Bondhus and Stiles shared the impact Barbara Keller made in their lives and how she inspires them to continue giving back to the community. “For those of us who knew Barbara, her exceptional combination of intelligence, strength, and fearlessness got your attention from the moment you met her.  Combine those qualities with her innate glamour and charisma and you had the unstoppable Barbara Keller. Barbara’s commitment to social justice issues, and her ability to reach across the political spectrum to gather support for a worthy cause, was unmatched in the desert. All of us need to take Barbara’s passing as a personal call to step up and take action to improve the lives of others in our community.”

Bondhus and Stiles have been active in volunteering and fundraising for LGBTQ and AIDS-related charities in both Minneapolis and Palm Springs for over 23 years. Past efforts included several years of coordinating fashion shows at major fundraising events for Design Industry Foundation Fighting AIDS(DIFFA) in Minneapolis. Since the WIL STILES Store opened ten years ago, all excess inventory has been donated to Revivals Stores in support of Desert AIDS Project, as well as cruiser bicycles and gift certificates to various Palm Springs charitable auctions. Bondhus previously served on the board of AIDS Assistance Program(AAP). The couple provides direct financial support to: Sanctuary Palm Springs and NCLR, Friends of the Palm Springs Animal Shelter, Planned Parenthood, Southern Poverty Law Center, RAICES and the Brooklyn Community Bail Fund.

About Revivals Stores and Desert AIDS Project

(Revivals Stores) Greater Palm Springs residents know and love Revivals Stores and have voted it as Best Resale \ Thrift \ Furniture \ Consignment\ or Vintage Clothing Store in four local reader contests this year.   Revivals Stores won Best Furniture Store and Best Consignment / Resale Store in Desert Sun’s 2019 Ultimate Pride Contest, Best Consignment / Resale Store in Desert Magazine’s 2019 Best of the Valley, Best Thrift Store in CV Independents 2019 Best of Coachella Valley Contest, Best Thrift Store in GED Magazines 2019 Out Awards Contest, and Best Consignment / Best Thrift Store and Best Vintage Clothing Store in Palm Springs Life’s 2018 Best of the Best Contest

Revivals Stores are reinventing today’s thrift store experience, offering selections of new furniture and accessories under their owned brand, Mode at Revivals while featuring national brands such as Scott Living and Ashley Furniture at affordable price-points. Shoppers at Revivals can choose from brand new furniture and accessories while mixing their new style with thrift store finds from the decade of their choice.

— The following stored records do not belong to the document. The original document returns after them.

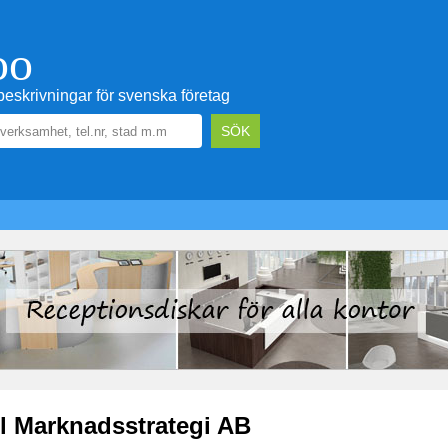
oo
eskrivningar för svenska företag
l Marknadsstrategi AB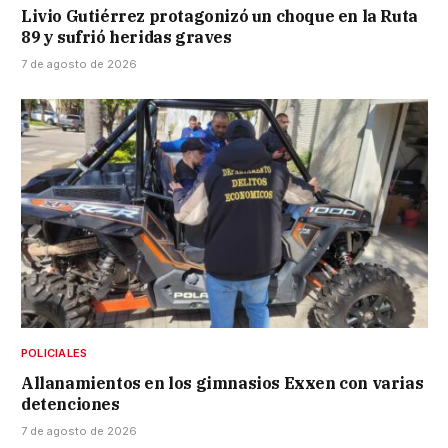
Livio Gutiérrez protagonizó un choque en la Ruta
89 y sufrió heridas graves
7 de agosto de 2026
POLICIALES
Allanamientos en los gimnasios Exxen con varias
detenciones
7 de agosto de 2026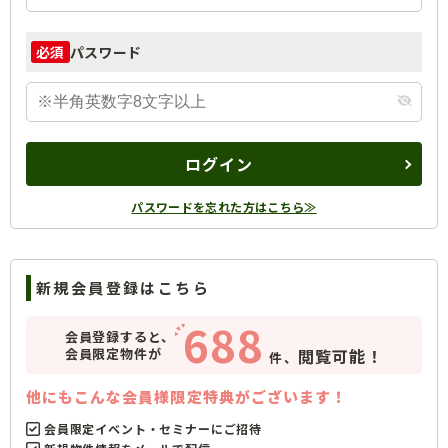
パスワード
必須
ログイン
パスワードを忘れた方はこちら≫
新規会員登録はこちら
688
会員登録すると、
会員限定物件が
閲覧可能！
件、
他にもこんな会員様限定特典がございます！
会員限定イベント・セミナーにご招待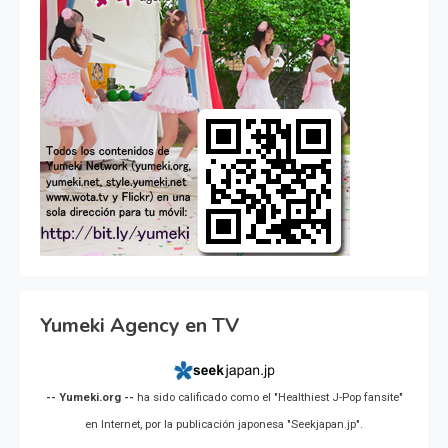
Yumeki Agency en TV
-- Yumeki.org --
ha sido calificado como el "Healthiest J-Pop fansite"
en Internet, por la publicación japonesa "Seekjapan.jp".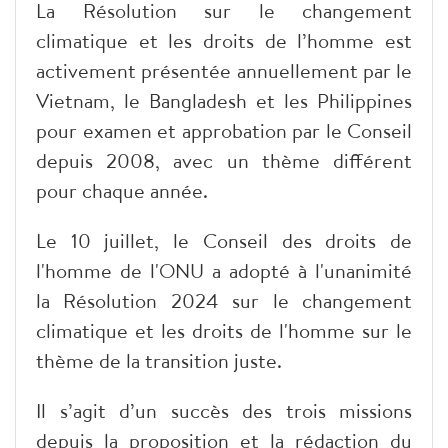
La Résolution sur le changement
climatique et les droits de l’homme est
activement présentée annuellement par le
Vietnam, le Bangladesh et les Philippines
pour examen et approbation par le Conseil
depuis 2008, avec un thème différent
pour chaque année.
Le 10 juillet, le Conseil des droits de
l'homme de l'ONU a adopté à l'unanimité
la Résolution 2024 sur le changement
climatique et les droits de l'homme sur le
thème de la transition juste.
Il s’agit d’un succès des trois missions
depuis la proposition et la rédaction du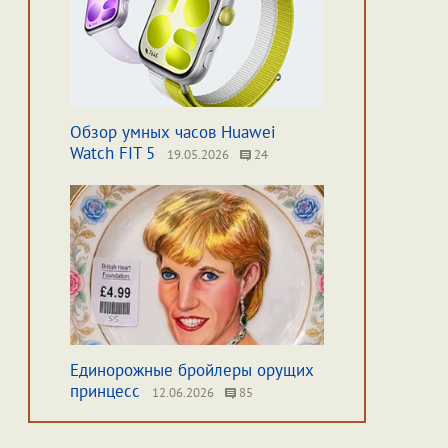
Обзор умных часов Huawei
Watch FIT 5
19.05.2026
24
Единорожные бройлеры орущих
принцесс
12.06.2026
85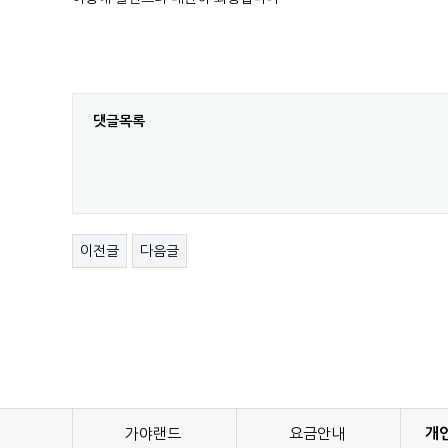
댓글목록
이전글
다음글
가야랜드
요금안내
개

Revivals has three locations: Palm Springs, Cathedral City, and Palm Desert.  The stores are staffed by 180 volunteers who support the mission of Desert AIDS Project (DAP), enabling Revivals to make an annual $1 million contribution to DAP. DAP has earned a national reputation as one of the most comprehensive HIV/AIDS service providers in the United States. 

Revivals employees and dedicated volunteers create a unique retail experience for the 29,000 people who shop the stores each month looking for a unique thrift store find while shopping brand new furniture and accessories. “There’s an excitement in our stores that you don’t feel at traditional retailers.  Part of that is the thrill of the hunt, but there’s something else happening and I think that is connection to community.  Our volunteers have created a unique community of neighbors helping neighbors inside Revivals three store locations.  They know we are selling product with a purpose,” says Director of Community Development, Steven Henke.